▶ Exercise goal
From the data that follows, copy every line with the string "plus".

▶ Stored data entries

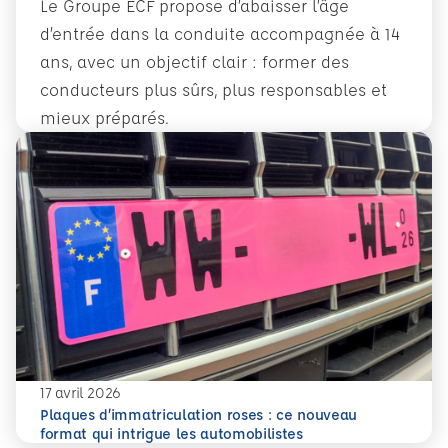
Le Groupe ECF propose d’abaisser l’âge
d’entrée dans la conduite accompagnée à 14
ans, avec un objectif clair : former des
conducteurs plus sûrs, plus responsables et
mieux préparés.
En savoir plus
Conduite accompagnée dès 14 ans : former plus tôt pour 
17 avril 2026
Plaques d’immatriculation roses : ce nouveau
En savoir plus
Plaques d’immatriculation roses : ce nouveau format qui i
format qui intrigue les automobilistes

▶ Written answer
conducteurs plus sûrs, plus responsables et
En savoir plus
Conduite accompagnée dès 14 ans : former plus tôt pour 
En savoir plus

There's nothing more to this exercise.